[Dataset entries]
= = = =

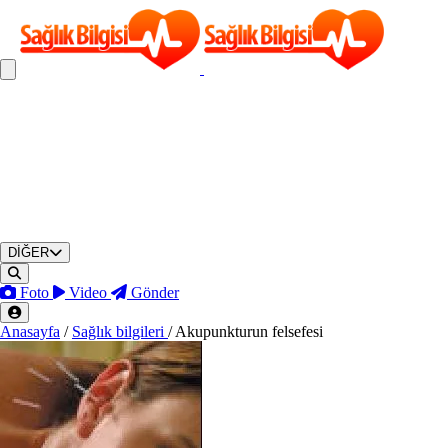
DİĞER
Foto
Video
Gönder
Anasayfa
/
Sağlık bilgileri
/
Akupunkturun felsefesi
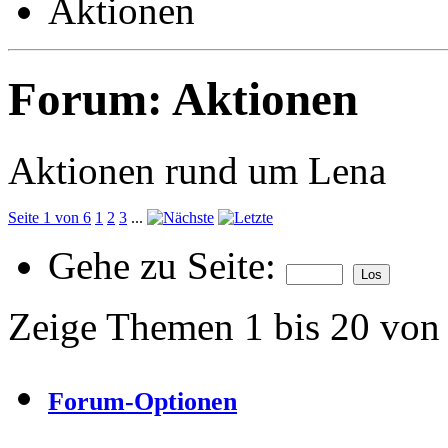
Aktionen
Forum:
Aktionen
Aktionen rund um Lena
Seite 1 von 6
1
2
3
...
Gehe zu Seite:
Zeige Themen 1 bis 20 von
Forum-Optionen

= = = =

WORK TASK: Change every "Aktionen" in the records above to "Veranstaltungen" and leave all other text as it is. Give the text from all the records, without the pictures.

SOLUTION FOR THIS TASK:
DİĞER
Foto
Video
Gönder
Anasayfa
/
Sağlık bilgileri
/
Akupunkturun felsefesi
Veranstaltungen
Forum:
Veranstaltungen
Veranstaltungen rund um Lena
Seite 1 von 6
1
2
3
...
Gehe zu Seite:
Zeige Themen 1 bis 20 von
Forum-Optionen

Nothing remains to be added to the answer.